3. The book opens with Picasso’s observation ‘Bad artists copy, good artists steal’. Where do you draw the line between copying and stealing?
NH: t’s a difficult line to draw. You need a very fine pencil. Either a high ‘H’ or better yet, one of those technical pencils.
AW: That thin gray line would demarcate the difference between servile replication and bold appropriation.
4. Many of the book’s contributors are from overseas but now based in Scotland. Do you think the Scots provide particularly rich pickings when it comes to quotable conversations or memorable turns of phrase? Any anecdotes you’ve come across recently that you know will have to make it into print at some point?
NH: No, I do not think the Scots provide particularly rich pickings. No more than the Fore of New Guinea, or the pig people of Borneo. I must however confess a liking for the ‘We’ll pay for it later’ attitude with which good weather is greeted. It suggests a worldview based not on the moment, whatever its transitory pleasures.

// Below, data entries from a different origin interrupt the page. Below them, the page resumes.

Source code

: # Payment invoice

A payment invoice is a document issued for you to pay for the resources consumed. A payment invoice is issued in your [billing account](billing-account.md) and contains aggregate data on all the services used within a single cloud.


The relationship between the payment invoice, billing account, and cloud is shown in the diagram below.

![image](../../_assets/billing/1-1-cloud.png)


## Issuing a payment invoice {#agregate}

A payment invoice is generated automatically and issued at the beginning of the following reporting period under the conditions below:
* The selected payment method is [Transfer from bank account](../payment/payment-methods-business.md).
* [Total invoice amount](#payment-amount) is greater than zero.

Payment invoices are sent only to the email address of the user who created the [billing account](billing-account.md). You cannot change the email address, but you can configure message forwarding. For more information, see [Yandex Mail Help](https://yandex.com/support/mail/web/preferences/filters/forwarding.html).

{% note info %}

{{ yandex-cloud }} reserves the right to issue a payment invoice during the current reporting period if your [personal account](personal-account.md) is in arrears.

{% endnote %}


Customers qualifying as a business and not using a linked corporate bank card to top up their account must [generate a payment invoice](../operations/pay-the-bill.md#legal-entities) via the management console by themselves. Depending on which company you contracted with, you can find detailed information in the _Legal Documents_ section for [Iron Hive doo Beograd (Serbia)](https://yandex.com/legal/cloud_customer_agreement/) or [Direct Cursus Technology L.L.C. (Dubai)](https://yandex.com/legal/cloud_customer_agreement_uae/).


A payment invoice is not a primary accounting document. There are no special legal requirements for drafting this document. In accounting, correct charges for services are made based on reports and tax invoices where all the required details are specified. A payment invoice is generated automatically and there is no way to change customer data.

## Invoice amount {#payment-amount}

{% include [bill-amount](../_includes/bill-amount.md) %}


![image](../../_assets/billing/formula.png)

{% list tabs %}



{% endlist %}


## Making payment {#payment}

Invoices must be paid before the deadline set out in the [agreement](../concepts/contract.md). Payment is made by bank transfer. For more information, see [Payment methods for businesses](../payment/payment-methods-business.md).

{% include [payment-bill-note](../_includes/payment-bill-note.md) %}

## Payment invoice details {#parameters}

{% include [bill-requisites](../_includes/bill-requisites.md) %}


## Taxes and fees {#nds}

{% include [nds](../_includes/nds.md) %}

One reason so many of the contributors are now based in Scotland is that most of the people in their native lands have surely acquired the good sense to tell them as little as possible.

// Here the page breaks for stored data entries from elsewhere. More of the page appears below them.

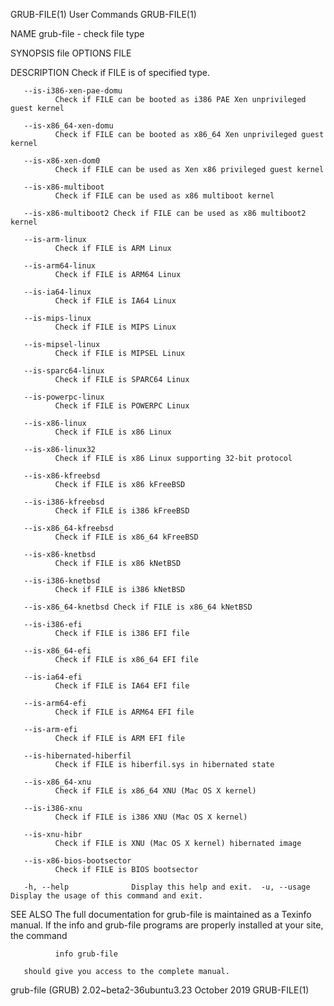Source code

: GRUB-FILE(1)                                                                                  User Commands                                                                                  GRUB-FILE(1)

NAME
       grub-file - check file type

SYNOPSIS
       file OPTIONS FILE

DESCRIPTION
       Check if FILE is of specified type.

       --is-i386-xen-pae-domu
              Check if FILE can be booted as i386 PAE Xen unprivileged guest kernel

       --is-x86_64-xen-domu
              Check if FILE can be booted as x86_64 Xen unprivileged guest kernel

       --is-x86-xen-dom0
              Check if FILE can be used as Xen x86 privileged guest kernel

       --is-x86-multiboot
              Check if FILE can be used as x86 multiboot kernel

       --is-x86-multiboot2 Check if FILE can be used as x86 multiboot2 kernel

       --is-arm-linux
              Check if FILE is ARM Linux

       --is-arm64-linux
              Check if FILE is ARM64 Linux

       --is-ia64-linux
              Check if FILE is IA64 Linux

       --is-mips-linux
              Check if FILE is MIPS Linux

       --is-mipsel-linux
              Check if FILE is MIPSEL Linux

       --is-sparc64-linux
              Check if FILE is SPARC64 Linux

       --is-powerpc-linux
              Check if FILE is POWERPC Linux

       --is-x86-linux
              Check if FILE is x86 Linux

       --is-x86-linux32
              Check if FILE is x86 Linux supporting 32-bit protocol

       --is-x86-kfreebsd
              Check if FILE is x86 kFreeBSD

       --is-i386-kfreebsd
              Check if FILE is i386 kFreeBSD

       --is-x86_64-kfreebsd
              Check if FILE is x86_64 kFreeBSD

       --is-x86-knetbsd
              Check if FILE is x86 kNetBSD

       --is-i386-knetbsd
              Check if FILE is i386 kNetBSD

       --is-x86_64-knetbsd Check if FILE is x86_64 kNetBSD

       --is-i386-efi
              Check if FILE is i386 EFI file

       --is-x86_64-efi
              Check if FILE is x86_64 EFI file

       --is-ia64-efi
              Check if FILE is IA64 EFI file

       --is-arm64-efi
              Check if FILE is ARM64 EFI file

       --is-arm-efi
              Check if FILE is ARM EFI file

       --is-hibernated-hiberfil
              Check if FILE is hiberfil.sys in hibernated state

       --is-x86_64-xnu
              Check if FILE is x86_64 XNU (Mac OS X kernel)

       --is-i386-xnu
              Check if FILE is i386 XNU (Mac OS X kernel)

       --is-xnu-hibr
              Check if FILE is XNU (Mac OS X kernel) hibernated image

       --is-x86-bios-bootsector
              Check if FILE is BIOS bootsector

       -h, --help              Display this help and exit.  -u, --usage             Display the usage of this command and exit.

SEE ALSO
       The full documentation for grub-file is maintained as a Texinfo manual.  If the info and grub-file programs are properly installed at your site, the command

              info grub-file

       should give you access to the complete manual.

grub-file (GRUB) 2.02~beta2-36ubuntu3.23                                                       October 2019                                                                                  GRUB-FILE(1)
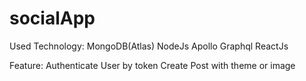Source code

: # socialApp

Used Technology:
MongoDB(Atlas)
NodeJs
Apollo Graphql
ReactJs

Feature: 
Authenticate User by token
Create Post with theme or image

Yes, I’ve heard some good anecdotes. Currently my favourite is the one about some poor, brave souls who tried to interest the reading public in a volume of short stories by writers they had mostly not heard of.
AW: I have been tempted to steal a story that was itself stolen by its teller. A co-worker came into my friend’s office and confided to her that he and his wife had never had sex. Before leaving, he swore her to secrecy. Then she told me, and swore me to secrecy. His name was Nathan.
5. The book aims to explore the ethics of taking moments of private life and turning them into public spectacle. What, if any, conclusions did you come to?
NH: Our main conclusion was that there is absolutely no problem with this, so long as there’s no chance of meeting or speaking to any of the people who feature in your story. It’s also very important that if these are people you are likely to meet, that they in fact already hate you, and, in some cases, have already broken up with you.
We also came to the conclusion that what angers people most is not so much the act of making the private public, but that you have already spilled the best of the beans they were going to smear across the pages of their how-I-became-a-celebrity-despite-my-utter-lack-of-talent memoir. Even this, I guess, is forgivable if the bean-spilling is what turns them into a celebrity. Sadly, a short story anthology is somewhat less effective for this purpose than sleeping with someone who regularly appears on the cover of Heat or Yes! or whatever those dreadful magazines are called that I have to look at when I stand in the queue in Scotmid.
AW: I’ve concluded that it is better (okay, safer) to steal from strangers than friends, and better (nicer?) to steal from friends than family. Family want to have some control over who reads what and try to insert vocal disclaimers to everyone they know who might read the story. Friends want to talk about your theft every time they see you. Strangers never know the difference.